Written by: Christine Fitzgerald, Community Advocate, Silicon Valley Independent Living Center
When I think of what life might be like without access to Durable Medical Equipment (DME), it makes me think of living in earlier times. Not too long ago many of us would have been forced to live in institutions where we would most likely not have access to DME that met our specific needs.
When I was a child, my father, John, wrote continuously to our family insurance company to get them to cover medical expenses in spite of my pre-existing conditions. We were a family of five, including myself with a disability, and meeting all of our needs was a challenge. Since we were a large family with two family run businesses and limited access to other income, having medical coverage was vitally important for us.
Somehow, my father still made it work, granted my DME needs weren’t as profound then as they are now. Our medical coverage helped to pay for my walkers, crutches, and wheelchairs, so not having it would have been really hard on our family.
A few years later, my mother, Diane, worked for the Santa Clara County Office of Education.

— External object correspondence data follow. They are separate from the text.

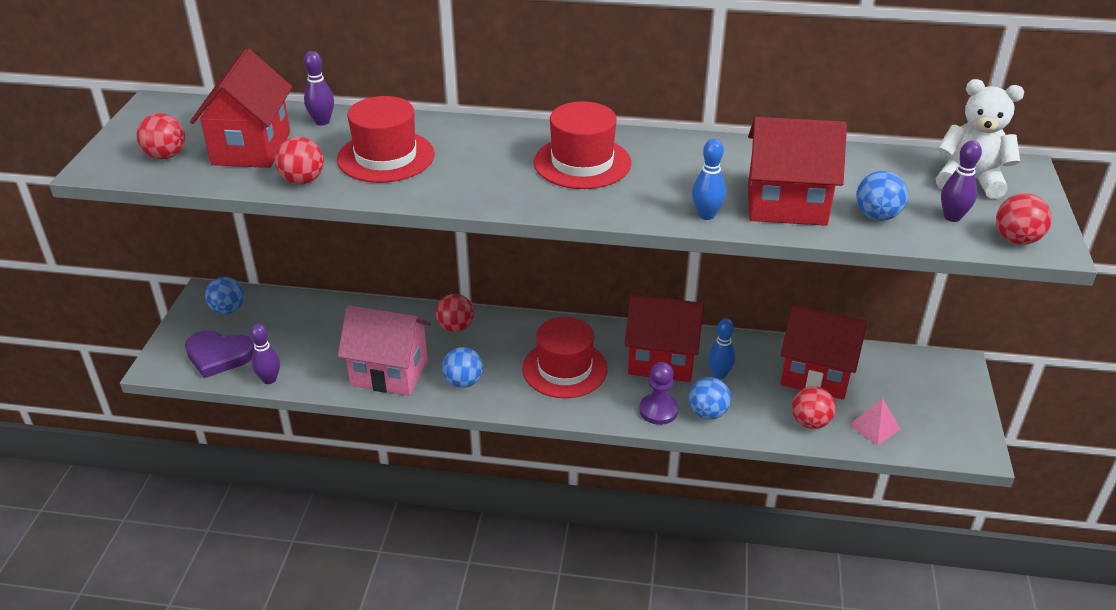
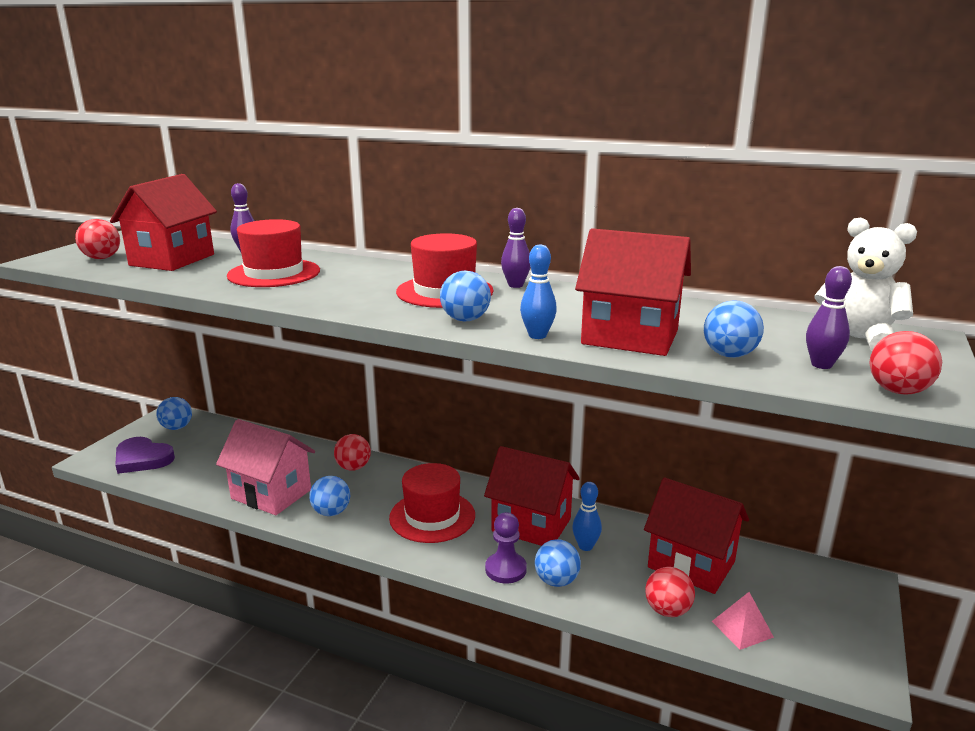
camera: 15 degrees right, 15 degrees down
(269, 379) = (168, 483): purple bowling pin -> purple bowling pin (515, 285)
(303, 180) = (188, 280): red ball -> none
(629, 202) = (465, 319): none -> blue ball

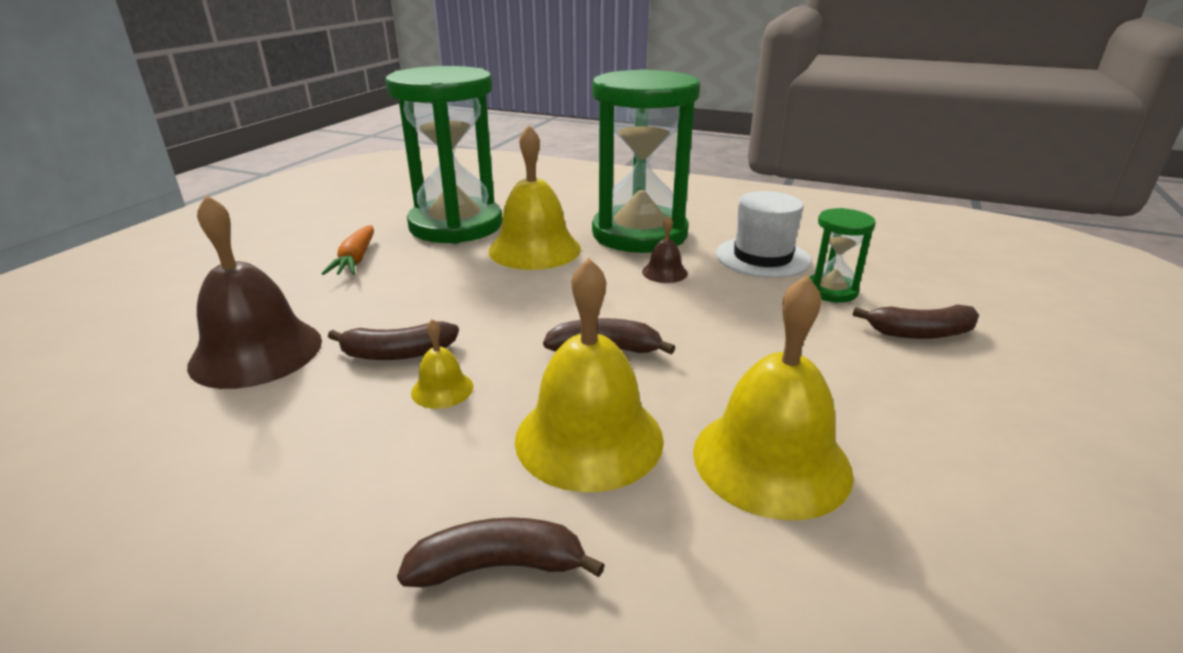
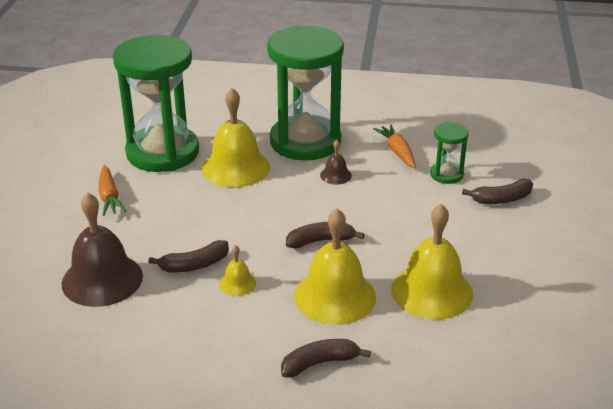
camera: 15 degrees left, 5 degrees up
(762, 257) = (397, 152): white hat -> orange carrot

She started as a teacher of Special Education (yah, the irony), and later worked as a Resource Specialist. By this time, the dreaded insurance company was a distant memory and we were now covered under a Health Maintenance Organization (HMO). At this point, insurance companies were being asked to cover more people with pre-existing conditions. Before more mandates were in place to provide coverage despite pre-existing conditions, insurance companies considered and re-considered what they would and would not cover.
Fast-forward to today, where, at 51, I’m living on my own. I am employed full-time and my medical coverage helps me to pay for what I would never be able to financially cover on my own- power wheelchairs aren’t cheap!
The power wheelchair I sit in now surpasses what I had as my first chair. Even with my medical coverage, I still had to take a gracious advance from my mother from a portion of her estate to afford my wheelchair. The next chair is all on me. I can only hope that the insurance coverage I have at that time will cover what I need in the future. If it doesn’t, I might very well be revisiting my life from when I was a small girl, crawling on the floor- luckily I won’t be drooling then…or will I?!